Abstract

The nibbling away that Jensen discerned in 1931 has significantly reduced the United States property tax base. As a result of the dramatic growth (285 times) in tax exemptions between 1880 and 1968, current estimates of the extent of the property tax exemptions amount to $500 billion or 33% of the real property base (Balk 1971, pp. 10-19; Musgrave and Musgrave 1976, p. 350). Quigley and Schmenner have assembled data on the value of the exempt property in selected states (1975, pp. 262-63). This data indicates that the ratio of the value of all exemptions to the value of all property tends to be relatively high in states which are densely populated, urbanized areas, or which have publicly-owned open space.
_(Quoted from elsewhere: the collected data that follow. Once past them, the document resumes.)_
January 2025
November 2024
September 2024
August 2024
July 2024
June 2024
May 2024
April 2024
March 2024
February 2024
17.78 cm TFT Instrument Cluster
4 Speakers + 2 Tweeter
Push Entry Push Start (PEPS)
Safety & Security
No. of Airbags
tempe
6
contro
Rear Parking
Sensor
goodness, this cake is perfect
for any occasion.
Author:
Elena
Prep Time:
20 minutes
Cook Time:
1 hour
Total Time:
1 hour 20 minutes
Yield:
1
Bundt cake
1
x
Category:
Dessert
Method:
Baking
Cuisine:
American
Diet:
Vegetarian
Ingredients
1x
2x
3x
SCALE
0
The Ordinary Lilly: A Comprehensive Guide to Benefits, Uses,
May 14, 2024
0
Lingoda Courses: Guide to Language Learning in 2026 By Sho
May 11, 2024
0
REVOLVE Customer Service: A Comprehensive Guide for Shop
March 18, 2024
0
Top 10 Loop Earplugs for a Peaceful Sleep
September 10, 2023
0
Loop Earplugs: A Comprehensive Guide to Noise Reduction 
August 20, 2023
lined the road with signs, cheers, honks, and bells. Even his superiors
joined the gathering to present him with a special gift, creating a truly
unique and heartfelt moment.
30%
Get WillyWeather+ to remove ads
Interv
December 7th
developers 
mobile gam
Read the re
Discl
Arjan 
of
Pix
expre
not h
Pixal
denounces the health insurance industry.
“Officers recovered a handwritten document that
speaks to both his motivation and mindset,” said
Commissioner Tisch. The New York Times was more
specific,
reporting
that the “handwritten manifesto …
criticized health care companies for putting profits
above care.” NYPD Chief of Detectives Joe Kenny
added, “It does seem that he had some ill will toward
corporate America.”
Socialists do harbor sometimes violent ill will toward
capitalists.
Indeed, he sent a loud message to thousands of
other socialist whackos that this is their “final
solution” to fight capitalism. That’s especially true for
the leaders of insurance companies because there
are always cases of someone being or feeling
This is expected since densely populated, urbanized states tend to have a concentration of schools, hospitals, parks, and public buildings; and states with public domain land-parks and forests-will likely have a high percentage of land area tax exempt. The growth in tax exempt property has increased the pressure on local fiscal systems. Local governments collected 81.5% ($54.3 billion/$66.6 billion) of their tax revenues from the property tax in 1976. The presence of tax exempt land in a jurisdiction shifts the tax burden from the tax exempt land to the remaining taxpaying land-half of which is used for non-farm residences (Advisory Commission on Intergovernmental Relations 1977, p. 106). To alleviate some of the pressure, local government officials have argued for some form of compensation. This compensation would at least contribute to the public costs attributed to the land use. Any compensation policy for tax exempt property would greatly affect the federal government, the largest tax exempt landholder. After a review of the rationale for property tax exemption, this paper suggests a framework for estimating the level of compensation to local governments; compares this approach to the principles behind current compensation policy used by the federal government: and discusses some problems for public policy in this area.